* PASSAGE SHOWN *
>>
Shoulder Impingement Tendinitis (Rotator Cuff Bursitis) web based movie
The shoulder is a complex joint where several bones, muscles, and ligaments connect the upper extremity to the chest. The rotator cuff is a group of muscles and tendons that attach to the bones of the shoulder joint providing movement and stability to the shoulder. Inflammation of the rotator cuff tendons is called rotator cuff tendonitis or shoulder impingement tendonitis. “Impingement” means the tendon is rubbing on the bone. This rubbing irritates the rotator cuff tendons and causes thickening and swelling of the tendons and bursa. Shoulders with impingement tendinitis frequently have reduced clearance for the tendon to slide under the bone. The rotator cuff tendon is squeezed between the acromion process of the shoulder and the humeral head of the arm. This compression results in pain, tenderness, swelling, warmth and redness in the shoulder. As the conditions progresses, shoulder motion may be reduced.
Three bones, namely the upper arm bone (humerus), the shoulder blade (scapula) and the collar bone (clavicle) join together to make the shoulder joint.
The acromion is a protuberance of the shoulder bone or scapula. Ligaments are the thick strands of fibers that connect bone to bone. Ligaments connect the collar bone to the shoulder blade at the acromion process.
Bursa is a sac between the acromion process and the rotator cuff. It contains a lubricating fluid that prevents friction between the moving rotator cuff and the acromion.
<<
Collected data
>>
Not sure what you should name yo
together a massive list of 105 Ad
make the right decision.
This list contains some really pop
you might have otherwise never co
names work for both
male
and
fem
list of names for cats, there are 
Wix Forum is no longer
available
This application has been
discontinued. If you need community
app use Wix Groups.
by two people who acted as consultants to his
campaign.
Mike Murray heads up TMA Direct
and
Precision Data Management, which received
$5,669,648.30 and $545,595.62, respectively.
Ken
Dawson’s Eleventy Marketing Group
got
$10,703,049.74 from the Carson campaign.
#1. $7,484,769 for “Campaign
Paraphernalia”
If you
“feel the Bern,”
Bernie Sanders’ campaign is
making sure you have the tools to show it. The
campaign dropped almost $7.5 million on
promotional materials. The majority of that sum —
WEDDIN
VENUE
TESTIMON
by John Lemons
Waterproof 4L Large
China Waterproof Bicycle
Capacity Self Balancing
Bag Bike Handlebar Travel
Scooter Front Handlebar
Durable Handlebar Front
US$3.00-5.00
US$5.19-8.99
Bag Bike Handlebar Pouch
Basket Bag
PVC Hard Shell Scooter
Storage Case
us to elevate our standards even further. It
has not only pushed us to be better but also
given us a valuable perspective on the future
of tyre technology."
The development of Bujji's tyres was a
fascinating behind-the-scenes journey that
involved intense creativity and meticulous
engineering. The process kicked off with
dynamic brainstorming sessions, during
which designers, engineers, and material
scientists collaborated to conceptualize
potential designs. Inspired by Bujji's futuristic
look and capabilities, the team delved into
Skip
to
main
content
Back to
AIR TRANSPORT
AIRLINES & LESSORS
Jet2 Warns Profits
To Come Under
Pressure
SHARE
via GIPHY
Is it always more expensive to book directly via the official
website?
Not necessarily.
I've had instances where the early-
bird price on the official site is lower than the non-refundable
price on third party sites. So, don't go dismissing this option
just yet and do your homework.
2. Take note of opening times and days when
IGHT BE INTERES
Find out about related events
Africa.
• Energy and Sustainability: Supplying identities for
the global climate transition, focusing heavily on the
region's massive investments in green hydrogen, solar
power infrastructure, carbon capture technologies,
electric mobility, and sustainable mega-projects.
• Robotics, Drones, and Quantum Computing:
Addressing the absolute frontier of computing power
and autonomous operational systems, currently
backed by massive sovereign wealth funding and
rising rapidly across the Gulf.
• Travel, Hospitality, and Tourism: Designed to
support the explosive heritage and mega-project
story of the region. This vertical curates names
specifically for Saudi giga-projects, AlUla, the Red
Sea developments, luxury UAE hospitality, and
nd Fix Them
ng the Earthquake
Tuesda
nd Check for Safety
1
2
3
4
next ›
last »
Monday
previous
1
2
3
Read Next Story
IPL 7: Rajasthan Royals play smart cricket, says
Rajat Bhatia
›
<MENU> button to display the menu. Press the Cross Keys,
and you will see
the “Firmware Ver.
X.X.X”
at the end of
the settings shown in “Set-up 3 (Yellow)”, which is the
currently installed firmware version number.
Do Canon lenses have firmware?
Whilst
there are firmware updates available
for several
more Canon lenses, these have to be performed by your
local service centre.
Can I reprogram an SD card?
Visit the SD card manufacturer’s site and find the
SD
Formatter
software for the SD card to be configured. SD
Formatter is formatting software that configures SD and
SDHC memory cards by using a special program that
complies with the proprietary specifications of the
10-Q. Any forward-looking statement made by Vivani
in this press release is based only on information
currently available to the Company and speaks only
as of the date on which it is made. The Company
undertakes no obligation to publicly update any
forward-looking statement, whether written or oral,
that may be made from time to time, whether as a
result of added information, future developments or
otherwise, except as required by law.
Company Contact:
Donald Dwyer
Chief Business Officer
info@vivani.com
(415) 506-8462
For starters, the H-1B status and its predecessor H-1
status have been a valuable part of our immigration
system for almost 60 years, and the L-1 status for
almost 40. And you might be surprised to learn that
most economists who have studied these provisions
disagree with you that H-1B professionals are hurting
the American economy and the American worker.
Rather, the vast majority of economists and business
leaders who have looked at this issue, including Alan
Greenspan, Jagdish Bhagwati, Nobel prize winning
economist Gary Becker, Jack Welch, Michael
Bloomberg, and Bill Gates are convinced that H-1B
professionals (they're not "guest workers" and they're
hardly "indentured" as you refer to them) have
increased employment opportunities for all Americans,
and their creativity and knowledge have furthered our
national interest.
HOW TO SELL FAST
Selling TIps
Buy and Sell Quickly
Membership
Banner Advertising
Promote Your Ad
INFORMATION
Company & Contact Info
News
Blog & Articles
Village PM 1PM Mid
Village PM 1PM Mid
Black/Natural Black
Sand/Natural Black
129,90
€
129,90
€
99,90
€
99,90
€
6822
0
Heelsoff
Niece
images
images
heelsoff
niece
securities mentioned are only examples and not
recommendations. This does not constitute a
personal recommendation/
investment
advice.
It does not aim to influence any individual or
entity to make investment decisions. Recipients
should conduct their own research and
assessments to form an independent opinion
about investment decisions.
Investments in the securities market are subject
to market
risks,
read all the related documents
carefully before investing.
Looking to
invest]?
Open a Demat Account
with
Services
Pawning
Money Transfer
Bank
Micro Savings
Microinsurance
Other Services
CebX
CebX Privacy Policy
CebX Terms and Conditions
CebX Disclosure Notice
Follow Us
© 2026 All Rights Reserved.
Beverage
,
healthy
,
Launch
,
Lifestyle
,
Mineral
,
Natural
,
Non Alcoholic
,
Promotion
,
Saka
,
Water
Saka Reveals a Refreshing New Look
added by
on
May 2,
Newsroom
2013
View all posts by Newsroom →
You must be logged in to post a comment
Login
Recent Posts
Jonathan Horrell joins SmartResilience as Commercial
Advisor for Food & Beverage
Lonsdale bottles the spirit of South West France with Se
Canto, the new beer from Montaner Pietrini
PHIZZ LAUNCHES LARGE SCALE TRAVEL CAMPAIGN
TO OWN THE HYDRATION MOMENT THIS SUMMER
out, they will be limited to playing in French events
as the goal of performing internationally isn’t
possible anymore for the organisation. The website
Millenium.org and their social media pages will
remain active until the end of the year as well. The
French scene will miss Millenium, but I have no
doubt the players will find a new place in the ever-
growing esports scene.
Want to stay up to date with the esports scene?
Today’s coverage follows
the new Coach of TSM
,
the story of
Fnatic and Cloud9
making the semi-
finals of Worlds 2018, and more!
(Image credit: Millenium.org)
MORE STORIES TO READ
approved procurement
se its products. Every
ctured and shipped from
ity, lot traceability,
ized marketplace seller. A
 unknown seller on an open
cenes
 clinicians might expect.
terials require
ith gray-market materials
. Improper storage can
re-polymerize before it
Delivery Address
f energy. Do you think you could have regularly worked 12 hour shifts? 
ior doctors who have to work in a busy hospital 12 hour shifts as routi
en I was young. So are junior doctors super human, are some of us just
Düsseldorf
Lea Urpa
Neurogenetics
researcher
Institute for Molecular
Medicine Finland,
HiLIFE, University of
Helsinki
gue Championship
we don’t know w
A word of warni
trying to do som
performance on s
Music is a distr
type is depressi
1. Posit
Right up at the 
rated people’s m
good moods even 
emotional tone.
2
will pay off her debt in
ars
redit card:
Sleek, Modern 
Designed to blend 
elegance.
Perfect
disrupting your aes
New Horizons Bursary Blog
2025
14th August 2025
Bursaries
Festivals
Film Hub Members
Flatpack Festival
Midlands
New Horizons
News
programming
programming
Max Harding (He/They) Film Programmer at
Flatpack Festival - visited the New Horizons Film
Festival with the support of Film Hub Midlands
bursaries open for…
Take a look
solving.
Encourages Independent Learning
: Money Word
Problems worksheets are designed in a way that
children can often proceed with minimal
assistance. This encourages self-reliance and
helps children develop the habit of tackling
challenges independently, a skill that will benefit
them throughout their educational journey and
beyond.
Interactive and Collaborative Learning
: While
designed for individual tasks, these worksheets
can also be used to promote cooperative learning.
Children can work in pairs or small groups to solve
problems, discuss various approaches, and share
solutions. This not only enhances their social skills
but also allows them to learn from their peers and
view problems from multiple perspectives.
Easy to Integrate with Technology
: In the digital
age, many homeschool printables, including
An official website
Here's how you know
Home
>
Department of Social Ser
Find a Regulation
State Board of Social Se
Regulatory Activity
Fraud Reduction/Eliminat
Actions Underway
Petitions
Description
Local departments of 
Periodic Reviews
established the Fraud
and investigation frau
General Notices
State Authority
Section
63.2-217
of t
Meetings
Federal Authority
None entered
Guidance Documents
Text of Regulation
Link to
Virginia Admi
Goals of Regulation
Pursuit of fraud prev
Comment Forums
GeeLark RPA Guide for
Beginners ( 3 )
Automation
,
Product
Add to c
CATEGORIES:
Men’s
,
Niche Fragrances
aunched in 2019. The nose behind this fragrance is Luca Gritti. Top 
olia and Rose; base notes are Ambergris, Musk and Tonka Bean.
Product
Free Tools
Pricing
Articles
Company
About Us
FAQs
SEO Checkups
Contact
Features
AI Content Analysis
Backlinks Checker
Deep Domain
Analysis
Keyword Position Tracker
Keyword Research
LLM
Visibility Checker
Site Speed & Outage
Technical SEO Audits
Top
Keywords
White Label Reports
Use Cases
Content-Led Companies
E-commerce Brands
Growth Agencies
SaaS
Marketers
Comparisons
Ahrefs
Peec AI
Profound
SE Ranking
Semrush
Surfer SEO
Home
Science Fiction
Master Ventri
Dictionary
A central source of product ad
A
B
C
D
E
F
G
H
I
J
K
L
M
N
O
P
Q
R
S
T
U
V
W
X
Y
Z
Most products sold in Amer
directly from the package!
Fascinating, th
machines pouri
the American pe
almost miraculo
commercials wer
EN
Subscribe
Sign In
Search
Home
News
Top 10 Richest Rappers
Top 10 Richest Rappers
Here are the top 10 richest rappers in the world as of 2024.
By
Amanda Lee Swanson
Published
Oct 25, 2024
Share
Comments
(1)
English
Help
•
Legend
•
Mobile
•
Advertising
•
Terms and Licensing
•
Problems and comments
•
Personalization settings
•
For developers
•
<<
* EXERCISE GOAL *
In the text on shoulder impingement tendinitis, what signs in the shoulder are said to result from compression of the rotator cuff tendon? List every one.

* TASK RESULT *
Pain, tenderness, swelling, warmth, redness